Other work has been reported concerning tanning in S. bullata with the age pigment lipofuscin. Lipofuscin accumulation in larvae is a linear function of time. Some of the pigment is disposed of at the pupal stage and then linear accumulation resumes in adults. Many projects have focused on an assay of this pigment as it could hold a rather accurate technique for aging S. bullata and other forensically important insects.

=== Temperature data ===

To estimate insect age, forensic entomologists must determine the amount of time a particular insect spends in each stage of development and apply this information to temperature data at a crime scene to determine a post-mortem interval estimation. Timing of various insect stages is determined in a laboratory at standardized temperatures so that ranges may be applied to the different temperature conditions encountered in the field. Post-mortem intervals are estimated by determining the accumulated degree days (ADD) or accumulated degree hours (ADH) acquired by each insect stage on the remains; this information is then used to calculate the overall degree days or degree hours accumulated during the insect's entire life cycle and association with the carcass, representing the minimal amount of time the body has been available for colonization by insects. This estimation does not claim to represent an accurate time of death, but rather a minimal time of colonization. This is an important distinction that must be considered with the use of forensic evidence in courts of law.

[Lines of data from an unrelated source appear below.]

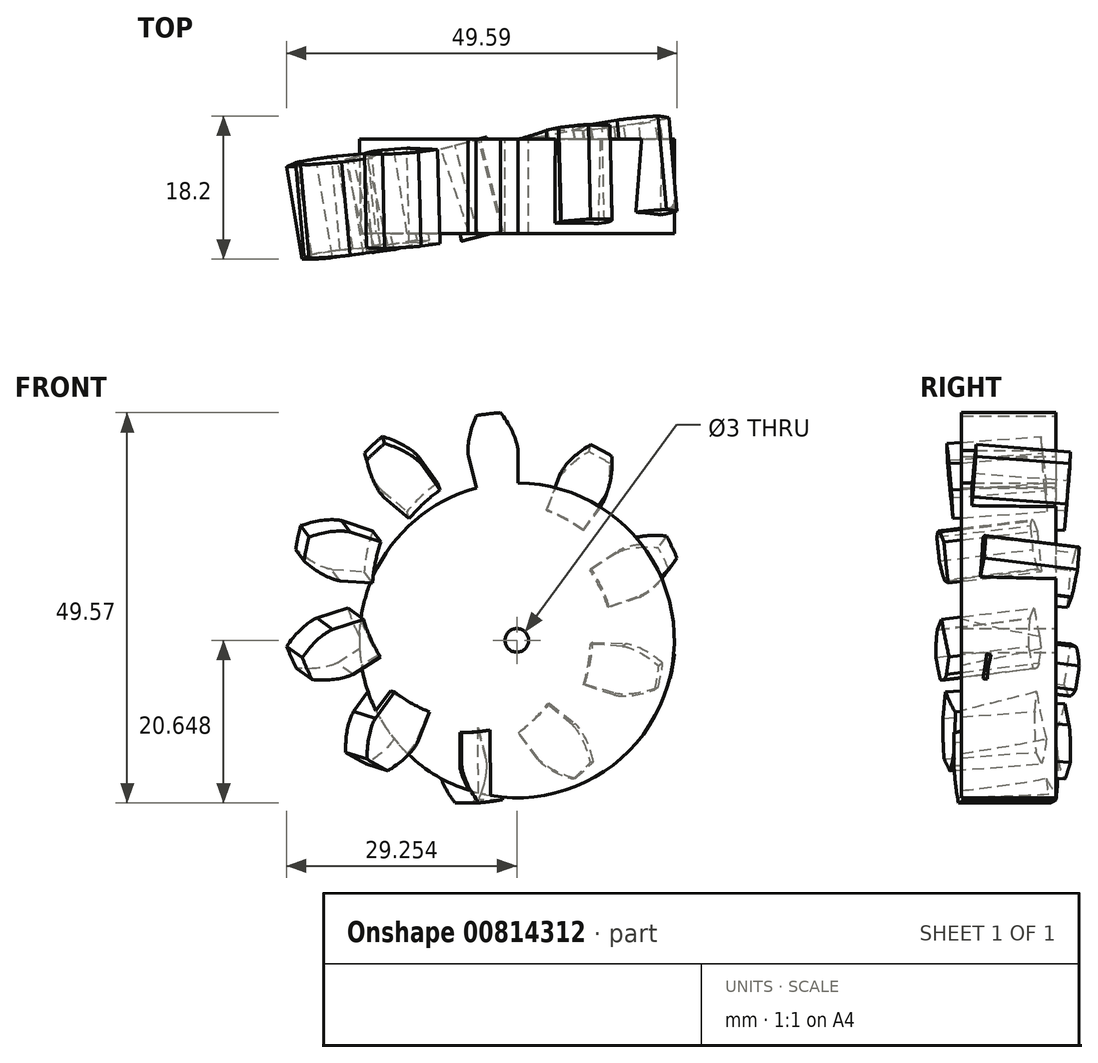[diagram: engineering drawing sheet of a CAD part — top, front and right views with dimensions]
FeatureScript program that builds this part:
annotation { "Feature Type Name" : "Feature", "Feature Type Description" : "" }
export const myFeature = defineFeature(function(context is Context, id is Id, definition is map)
    precondition{}
    {
        {
            assignVariable(context, id + "F0", {"name" : "numberOfTeeth", "anyValue" : 10});
        }
        {
            assignVariable(context, id + "F1", {"name" : "thickness", "anyValue" : 12});
        }
        {
            var Q0;
            Q0=qCreatedBy(makeId("Front.planeOp"),FACE);
            var sketch = newSketch(context, id + "F2", { "sketchPlane" : qUnion([Q0])});
            skCircle(sketch, "E0", {"center": v(-37.02, 31.5) * mm, "radius": 25 * mm, "construction": true});
            skLineSegment(sketch, "E1", {"start": v(-37.02, 31.5) * mm, "end": v(-37.02, 66.5) * mm, "construction": true});
            skPoint(sketch, "E2", {"position": v(-37.02, 56.5) * mm});
            skLineSegment(sketch, "E3", {"start": v(-66.46, 56.5) * mm, "end": v(-7.57, 56.5) * mm, "construction": true});
            skLineSegment(sketch, "E4", {"start": v(-64.29, 49.2) * mm, "end": v(-9.74, 63.82) * mm, "construction": true});
            skLineSegment(sketch, "E5", {"start": v(-37.02, 31.5) * mm, "end": v(-43.27, 54.83) * mm, "construction": true});
            skCircle(sketch, "E6", {"center": v(-37.02, 31.5) * mm, "radius": 24.15 * mm, "construction": true});
            skArc(sketch, "E7", {"start": v(-43.27, 54.83) * mm, "mid": v(-47.74, 53.14) * mm, "end": v(-51.8, 50.6) * mm, "construction": true});
            skLineSegment(sketch, "E8", {"start": v(-51.8, 50.6) * mm, "end": v(-37.02, 31.5) * mm, "construction": true});
            skLineSegment(sketch, "E9", {"start": v(-51.8, 50.6) * mm, "end": v(-39.1, 60.43) * mm, "construction": true});
            skArc(sketch, "E10", {"start": v(-43.27, 54.83) * mm, "mid": v(-41.56, 55.22) * mm, "end": v(-39.84, 55.5) * mm, "construction": true});
            skLineSegment(sketch, "E11", {"start": v(-39.84, 55.5) * mm, "end": v(-37.02, 31.5) * mm, "construction": true});
            skLineSegment(sketch, "E12", {"start": v(-39.84, 55.5) * mm, "end": v(-36.88, 55.84) * mm, "construction": true});
            skArc(sketch, "E13", {"start": v(-36.87, 55.66) * mm, "mid": v(-40.1, 55.46) * mm, "end": v(-43.27, 54.83) * mm, "construction": true});
            skArc(sketch, "E14", {"start": v(-41.87, 55.16) * mm, "mid": v(-42.57, 55) * mm, "end": v(-43.27, 54.83) * mm, "construction": true});
            skLineSegment(sketch, "E15", {"start": v(-41.87, 55.16) * mm, "end": v(-37.02, 31.5) * mm, "construction": true});
            skLineSegment(sketch, "E16", {"start": v(-41.87, 55.16) * mm, "end": v(-36.94, 56.18) * mm, "construction": true});
            skArc(sketch, "E17", {"start": v(-43.27, 54.83) * mm, "mid": v(-42.93, 54.92) * mm, "end": v(-42.59, 55) * mm});
            skLineSegment(sketch, "E18", {"start": v(-42.59, 55) * mm, "end": v(-37.02, 31.5) * mm, "construction": true});
            skLineSegment(sketch, "E19", {"start": v(-42.59, 55) * mm, "end": v(-36.97, 56.34) * mm, "construction": true});
            skArc(sketch, "E20", {"start": v(-43.27, 54.83) * mm, "mid": v(-42.13, 55.1) * mm, "end": v(-41, 55.33) * mm});
            skLineSegment(sketch, "E21", {"start": v(-41, 55.33) * mm, "end": v(-37.02, 31.5) * mm, "construction": true});
            skLineSegment(sketch, "E22", {"start": v(-41, 55.33) * mm, "end": v(-36.9, 56) * mm, "construction": true});
            skArc(sketch, "E23", {"start": v(-43.27, 54.83) * mm, "mid": v(-46.66, 53.65) * mm, "end": v(-49.83, 51.97) * mm});
            skLineSegment(sketch, "E24", {"start": v(-49.83, 51.97) * mm, "end": v(-37.02, 31.5) * mm, "construction": true});
            skLineSegment(sketch, "E25", {"start": v(-49.83, 51.97) * mm, "end": v(-38.26, 59.22) * mm, "construction": true});
            skArc(sketch, "E26", {"start": v(-43.27, 54.83) * mm, "mid": v(-45.55, 54.1) * mm, "end": v(-47.74, 53.14) * mm});
            skLineSegment(sketch, "E27", {"start": v(-47.74, 53.14) * mm, "end": v(-37.02, 31.5) * mm, "construction": true});
            skLineSegment(sketch, "E28", {"start": v(-47.74, 53.14) * mm, "end": v(-37.65, 58.15) * mm, "construction": true});
            skArc(sketch, "E29", {"start": v(-43.27, 54.83) * mm, "mid": v(-44.42, 54.5) * mm, "end": v(-45.55, 54.1) * mm});
            skLineSegment(sketch, "E30", {"start": v(-45.55, 54.1) * mm, "end": v(-37.02, 31.5) * mm, "construction": true});
            skLineSegment(sketch, "E31", {"start": v(-45.55, 54.1) * mm, "end": v(-37.25, 57.23) * mm, "construction": true});
            skLineSegment(sketch, "E32", {"start": v(-39.1, 60.43) * mm, "end": v(-37.02, 31.5) * mm, "construction": true});
            skSolve(sketch);
        }
        {
            var Q0;
            Q0=qCreatedBy(makeId("Front.planeOp"),FACE);
            var sketch = newSketch(context, id + "F3", { "sketchPlane" : qUnion([Q0])});
            skPoint(sketch, "E33", {"position": v(-37.02, 56.5) * mm});
            skPoint(sketch, "E34", {"position": v(-37.02, 31.5) * mm});
            skLineSegment(sketch, "E35", {"start": v(-37.02, 31.5) * mm, "end": v(-41.28, 65.24) * mm, "construction": true});
            skCircle(sketch, "E36", {"center": v(-37.02, 31.5) * mm, "radius": 24.15 * mm, "construction": true});
            skPoint(sketch, "E37", {"position": v(-37.02, 65.5) * mm});
            skLineSegment(sketch, "E38", {"start": v(-37.02, 65.5) * mm, "end": v(-37.02, 31.5) * mm, "construction": true});
            skCircle(sketch, "E39", {"center": v(-37.02, 31.5) * mm, "radius": 20 * mm, "construction": true});
            skPoint(sketch, "E40.0", {"position": v(-37.65, 58.15) * mm});
            skPoint(sketch, "E41.0", {"position": v(-37.25, 57.23) * mm});
            skPoint(sketch, "E42.0", {"position": v(-38.26, 59.22) * mm});
            skPoint(sketch, "E43.0", {"position": v(-36.97, 56.34) * mm});
            skPoint(sketch, "E44.0", {"position": v(-36.94, 56.18) * mm});
            skPoint(sketch, "E45.0", {"position": v(-36.9, 56) * mm});
            skPoint(sketch, "E46.0", {"position": v(-36.88, 55.84) * mm});
            skPoint(sketch, "E47.0", {"position": v(-36.87, 55.66) * mm});
            skPoint(sketch, "E48.0", {"position": v(-39.1, 60.43) * mm});
            skFitSpline(sketch, "E49", {"points": [v(-36.87, 55.66) * mm, v(-36.88, 55.84) * mm, v(-36.9, 56) * mm, v(-36.94, 56.18) * mm, v(-36.97, 56.34) * mm, v(-37.02, 56.5) * mm, v(-37.25, 57.23) * mm, v(-37.65, 58.15) * mm, v(-38.26, 59.22) * mm, v(-39.1, 60.43) * mm], "startDerivative": vector(-2.23, 7.56) * mm, "endDerivative": vector(-3.5, 4.82) * mm});
            skArc(sketch, "E50", {"start": v(-39.1, 60.43) * mm, "mid": v(-39.88, 60.37) * mm, "end": v(-40.65, 60.28) * mm});
            skFitSpline(sketch, "E51.MirrorCS", {"points": [v(-43.17, 54.86) * mm, v(-43.2, 55.04) * mm, v(-43.22, 55.21) * mm, v(-43.23, 55.38) * mm, v(-43.23, 55.55) * mm, v(-43.23, 55.72) * mm, v(-43.19, 56.48) * mm, v(-43.03, 57.47) * mm, v(-42.7, 58.66) * mm, v(-42.19, 60.04) * mm], "startDerivative": vector(0.28, 7.87) * mm, "endDerivative": vector(2.2, 5.54) * mm});
            skArc(sketch, "E52.MirrorCS", {"start": v(-42.19, 60.04) * mm, "mid": v(-41.42, 60.17) * mm, "end": v(-40.65, 60.28) * mm});
            skLineSegment(sketch, "E53", {"start": v(-36.87, 55.66) * mm, "end": v(-36.87, 51.5) * mm});
            skArc(sketch, "E54", {"start": v(-36.87, 51.5) * mm, "mid": v(-38.2, 51.47) * mm, "end": v(-39.52, 51.35) * mm});
            skLineSegment(sketch, "E55.MirrorCS", {"start": v(-43.17, 54.86) * mm, "end": v(-42.13, 50.84) * mm});
            skArc(sketch, "E56.MirrorCS", {"start": v(-42.13, 50.84) * mm, "mid": v(-40.84, 51.14) * mm, "end": v(-39.52, 51.35) * mm});
            skSolve(sketch);
        }
        {
            var Q0;
            Q0=qCreatedBy(makeId("Front.planeOp"),FACE);
            var sketch = newSketch(context, id + "F4", { "sketchPlane" : qUnion([Q0])});
            skCircle(sketch, "E57.0", {"center": v(-37.02, 31.5) * mm, "radius": 20 * mm});
            skFitSpline(sketch, "E58.1.0", {"points": [v(-39.44, 58.37) * mm, v(-39.55, 58.09) * mm, v(-39.7, 57.8) * mm, v(-39.9, 57.19) * mm, v(-40.05, 56.7) * mm, v(-40.15, 56.26) * mm, v(-40.18, 56.02) * mm, v(-40.21, 55.78) * mm, v(-40.23, 55.57) * mm, v(-40.25, 55.25) * mm, v(-40.2, 55.32) * mm, v(-40.22, 55.07) * mm]});
            skLineSegment(sketch, "E58.1.1", {"start": v(-43.17, 54.86) * mm, "end": v(-42.13, 50.84) * mm});
            skArc(sketch, "E58.1.2", {"start": v(-42.13, 50.84) * mm, "mid": v(-40.84, 51.14) * mm, "end": v(-39.52, 51.35) * mm});
            skArc(sketch, "E58.1.3", {"start": v(-39.52, 51.35) * mm, "mid": v(-38.2, 51.47) * mm, "end": v(-36.87, 51.5) * mm});
            skLineSegment(sketch, "E58.1.4", {"start": v(-36.87, 51.5) * mm, "end": v(-36.87, 55.66) * mm});
            skFitSpline(sketch, "E58.1.5", {"points": [v(-36.75, 55.36) * mm, v(-36.8, 55.6) * mm, v(-36.75, 55.54) * mm, v(-36.82, 55.86) * mm, v(-36.87, 56.06) * mm, v(-36.94, 56.29) * mm, v(-37.02, 56.51) * mm, v(-37.19, 56.94) * mm, v(-37.4, 57.4) * mm, v(-37.7, 57.96) * mm, v(-37.9, 58.22) * mm, v(-38.06, 58.48) * mm]});
            skArc(sketch, "E58.1.6", {"start": v(-39.1, 60.43) * mm, "mid": v(-39.88, 60.37) * mm, "end": v(-40.65, 60.28) * mm});
            skArc(sketch, "E58.1.7", {"start": v(-40.65, 60.28) * mm, "mid": v(-41.42, 60.17) * mm, "end": v(-42.19, 60.04) * mm});
            skSolve(sketch);
        }
        {
            var Q0;
            {var subQ0=sQuery(id+"F4.wireOp",EDGE,"E57.0");var subQ1=makeQuery(id+"F4.imprint","INTERSECT",VERTEX,{"derivedFrom":[subQ0,sQuery(id+"F4.wireOp",EDGE,"E58.1.1")]});Q0=makeQuery(id+"F4.imprint","IMPRINT",FACE,{"disambiguationData":[TD([[makeQuery(id+"F4.imprint","IMPRINT",EDGE,{"disambiguationData":[TD([[subQ1,1.0]])],"derivedFrom":subQ0}),1.0]])]});}
            extrude(context, id + "F5", {"entities" : qUnion([Q0]), "depth" : (getVariable(context, 'thickness')) * mm, "offsetDistance" : 25 * mm});
        }
        {
            var Q0;
            Q0=makeQuery(id+"F3.imprint","IMPRINT",FACE,{"disambiguationData":[TD([[makeQuery(id+"F3.imprint","IMPRINT",EDGE,{"derivedFrom":sQuery(id+"F3.wireOp",EDGE,"E49")}),1.0]])]});
            extrude(context, id + "F6", {"entities" : qUnion([Q0]), "depth" : (getVariable(context, 'thickness')) * mm, "offsetDistance" : 25 * mm});
        }
        {
            var Q0;
            Q0=makeQuery(id+"F6.opExtrude","CAP_EDGE",EDGE,{"disambiguationData":[OSD([sQuery(id+"F3.wireOp",EDGE,"E50"),sQuery(id+"F3.wireOp",EDGE,"E52.MirrorCS")])],"isStart":false});
            cPoint(context, id + "F7", {"entities" : qUnion([Q0]), "parameter" : 0.5});
        }
        {
            var Q0;
            Q0=qCreatedBy(id+"F7",VERTEX);
            var Q1;
            Q1=sQuery(id+"F3.wireOp",VERTEX,"E52.MirrorCS.end");
            var Q2;
            Q2=sQuery(id+"F3.wireOp",VERTEX,"E56.MirrorCS.end");
            cPlane(context, id + "F8", {"entities" : qUnion([Q0, Q1, Q2]), "cplaneType" : CPlaneType.THREE_POINT, "offset" : 0 * mm, "width" : 150 * mm, "height" : 150 * mm});
        }
        {
            var Q0;
            Q0=qCreatedBy(id+"F8.planeOp",FACE);
            var sketch = newSketch(context, id + "F9", { "sketchPlane" : qUnion([Q0])});
            skPoint(sketch, "E59.0", {"position": v(0, 35.9) * mm});
            skLineSegment(sketch, "E60", {"start": v(0, 35.9) * mm, "end": v(30.78, 35.9) * mm, "construction": true});
            skSolve(sketch);
        }
        {
            var Q0;
            Q0=makeQuery(id+"F6.opExtrude","SWEPT_BODY",BODY,{"disambiguationData":[OSD([sQuery(id+"F3.wireOp",EDGE,"E49"),sQuery(id+"F3.wireOp",EDGE,"E50"),sQuery(id+"F3.wireOp",EDGE,"E51.MirrorCS"),sQuery(id+"F3.wireOp",EDGE,"E52.MirrorCS"),sQuery(id+"F3.wireOp",EDGE,"E53"),sQuery(id+"F3.wireOp",EDGE,"E54"),sQuery(id+"F3.wireOp",EDGE,"E55.MirrorCS"),sQuery(id+"F3.wireOp",EDGE,"E56.MirrorCS")])]});
            var Q1;
            Q1=sQuery(id+"F9.wireOp",EDGE,"E60");
            circularPattern(context, id + "F10", {"operationType" : NewBodyOperationType.ADD, "entities" : qUnion([Q0]), "axis" : qUnion([Q1]), "angle" : 360 * degree, "instanceCount" : getVariable(context, 'numberOfTeeth'), "equalSpace" : true});
        }
        {
            var Q0;
            Q0=qCreatedBy(makeId("Front.planeOp"),FACE);
            var sketch = newSketch(context, id + "F11", { "sketchPlane" : qUnion([Q0])});
            skPoint(sketch, "E61.0", {"position": v(-37.02, 31.5) * mm});
            skCircle(sketch, "E62", {"center": v(-37.02, 31.5) * mm, "radius": 1.5 * mm});
            skSolve(sketch);
        }
        {
            var Q0;
            Q0=makeQuery(id+"F11.imprint","IMPRINT",FACE,{"disambiguationData":[TD([[makeQuery(id+"F11.imprint","IMPRINT",EDGE,{"derivedFrom":sQuery(id+"F11.wireOp",EDGE,"E62")}),1.0]])]});
            extrude(context, id + "F12", {"entities" : qUnion([Q0]), "operationType" : NewBodyOperationType.REMOVE, "depth" : (getVariable(context, 'thickness')) * mm, "offsetDistance" : 25 * mm});
        }
    });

Accumulated degree days can be determined by subtracting the minimum threshold from the average ambient temperature over a 24-hour period and multiplying the difference by the corresponding number of days. Accumulated degree hours, which are equally useful, are similarly determined by subtracting the minimum threshold from the ambient temperature over a 1-hour period and multiplying the difference by the corresponding number of hours. The term "minimum threshold" refers to the lowest temperature at which an insect species will develop; any temperatures below this threshold will result in delayed development and probable death of the insect in question.

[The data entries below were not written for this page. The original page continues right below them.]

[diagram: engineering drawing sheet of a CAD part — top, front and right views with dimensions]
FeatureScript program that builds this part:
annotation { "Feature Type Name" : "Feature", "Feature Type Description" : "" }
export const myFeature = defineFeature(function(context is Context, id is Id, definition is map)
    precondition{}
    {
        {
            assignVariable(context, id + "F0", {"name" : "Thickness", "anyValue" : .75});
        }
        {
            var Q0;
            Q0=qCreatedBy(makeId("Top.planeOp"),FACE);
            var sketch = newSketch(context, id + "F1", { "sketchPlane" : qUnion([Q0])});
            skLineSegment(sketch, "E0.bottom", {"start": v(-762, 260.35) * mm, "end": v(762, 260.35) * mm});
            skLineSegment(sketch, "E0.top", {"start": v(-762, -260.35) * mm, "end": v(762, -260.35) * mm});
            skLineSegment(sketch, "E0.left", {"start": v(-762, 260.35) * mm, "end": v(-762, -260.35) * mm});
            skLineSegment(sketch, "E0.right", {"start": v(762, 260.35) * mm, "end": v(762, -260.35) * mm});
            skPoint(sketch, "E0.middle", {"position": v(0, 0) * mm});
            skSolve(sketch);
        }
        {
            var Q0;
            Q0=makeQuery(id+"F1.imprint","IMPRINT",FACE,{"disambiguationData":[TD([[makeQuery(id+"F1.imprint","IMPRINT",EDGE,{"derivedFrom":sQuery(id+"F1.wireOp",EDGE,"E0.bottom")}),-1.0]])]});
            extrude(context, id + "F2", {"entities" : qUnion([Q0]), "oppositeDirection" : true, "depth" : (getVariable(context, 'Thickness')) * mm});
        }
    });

Similar calculations may be carried out to determine "accumulated degree minutes," "accumulated degree seconds," etc., though ADD and ADH are typically used in forensic analyses.

For S. bullata, the following temperature data has been determined in a laboratory setting. These calculations correspond to a standardized temperature of 27 °C.

| Stage | Time Spent in Stage (27 °C) |
|---|---|
| Egg | --- |
| 1st Instar Larvae | 26 hrs |
| 2nd Instar Larvae | 18 hrs |
| 3rd Instar Larvae | 54 hrs |
| Prepupae | 112 hrs |
| Pupae | 12 days |
| Total | 17 days |

== Other research ==
Another study was conducted concerning an effect by the mothers of the flesh fly population. There is a maternal effect that operates in S. bullata that can prevent pupal diapause when reared under short day conditions. It was determined that certain environmental stressors or chemical treatments on the mother, such as extreme temperature shocks, food deprivation and reducing maternal size, were ineffective in altering the diapause-suppressant. However, there were several chemical agents that proved effective. Gamma-aminobutyric acid, octopamine and pilocarpine all countered the maternal affect and permitted the expression of diapause in the flesh fly progeny. The ability to express diapause is an important consideration for forensic entomologists as diapause allows the pupae to become metabolically "dormant" until environmental conditions improve; this would significantly affect pupal time estimations and subsequent post-mortem interval estimations.